Russia staged a huge military parade in Moscow Saturday to mark the 70th anniversary of victory in the World War II over Nazi Germany. VOA spoke to veterans of the conflict about their memories of the fighting, and their thoughts on current tensions between Russia and the West.
The scale of sacrifice still has the power to shock: An estimated 25 million Soviet soldiers and civilians died in World War II, the highest toll of any nation.
At his home near Moscow, war veteran Aleksandr Podobed proudly displays his medals as he prepares to attend the Victory Day events.
As a 12-year-old, he served as a spotter for partisan forces in occupied Belarus. Podobed recalled one occasion when he managed to distract a group of Nazi soldiers, who were about to stop a cart that was being used to smuggle supplies.
“I ran down the slope towars the soldiers,” he said. “They noticed me and shouted, 'Halt! Halt!' I kept running. They started to fire at me. I thought that they'd kill me. After I heard the cart pass safely, I fell down. The Germans dragged me and kicked my face with their boots. I was all beaten up.”
Fellow veteran Ivan Sokolov was stationed in Moscow as a cadet of the Artillery Academy, and later was an officer in the Artillery Corps. He described the first Nazi air attacks in 1941.
He noted that Nazi Propaganda Minister Joseph Goebbels had declared Russia would be burned down. "During the night of 21st July, at 22:10, 200 German planes began to destroy Moscow with incendiary bombs," he said.
The defense of Stalingrad is synonymous with the carnage of the eastern front. Two million people died as Nazi forces tried unsuccessfully to take the city. Vladimir Ananyev was a sapper in the Red Army.
“At the time we firmly believed that Germans would kill us in any case,” he said. “And this very fact drove us to fight until the end — and we did, each one of us in his own way. We were doing what we were supposed to do.”
At the end of the war a huge victory parade was staged in Moscow’s Red Square.
Saturday’s anniversary parade is intended to honor the events of 70 years ago. But many Western leaders, including German Chancellor Angela Merkel, have declined invitations to attend because of Russia’s military intervention in Ukraine. Veteran Sokolov said that was disrespectful.

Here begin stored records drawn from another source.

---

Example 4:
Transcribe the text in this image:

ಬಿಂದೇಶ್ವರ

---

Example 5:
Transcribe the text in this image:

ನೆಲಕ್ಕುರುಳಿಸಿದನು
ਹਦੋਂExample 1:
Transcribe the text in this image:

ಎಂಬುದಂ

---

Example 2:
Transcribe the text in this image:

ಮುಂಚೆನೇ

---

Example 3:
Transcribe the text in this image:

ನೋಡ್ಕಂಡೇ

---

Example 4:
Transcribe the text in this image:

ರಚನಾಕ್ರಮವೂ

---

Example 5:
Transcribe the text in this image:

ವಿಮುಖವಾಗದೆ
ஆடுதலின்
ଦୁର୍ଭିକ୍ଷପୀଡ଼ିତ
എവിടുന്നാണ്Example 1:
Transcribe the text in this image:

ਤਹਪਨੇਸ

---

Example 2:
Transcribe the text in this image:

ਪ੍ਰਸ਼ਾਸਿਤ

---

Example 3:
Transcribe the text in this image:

“It hurts a lot,” he said, “because I went to Germany as a liberator. So I am amazed that Merkel, who knows perfectly well that she was saved by the Russians, who gave her the opportunity to study and become a politician, declares that she won't come to see the parade.”
Victory Day should also be an occasion for reflection about the suffering that followed 1945 in the Soviet Union, historian Andrei Zubov said.
He said the Soviet Union’s totalitarian regime did not fall then, but became stronger. "And that is another reason why this was a victory ‘with tears in our eyes’ — not only because of huge losses, but also because the victory had not brought about the end of the totalitarian Stalinist regime," he said.
Surviving veterans have been given special medals to mark the 70th anniversary of Victory Day. But the growing tensions between Moscow and the West have cast a shadow over events to commemorate the victory over Nazi Germany.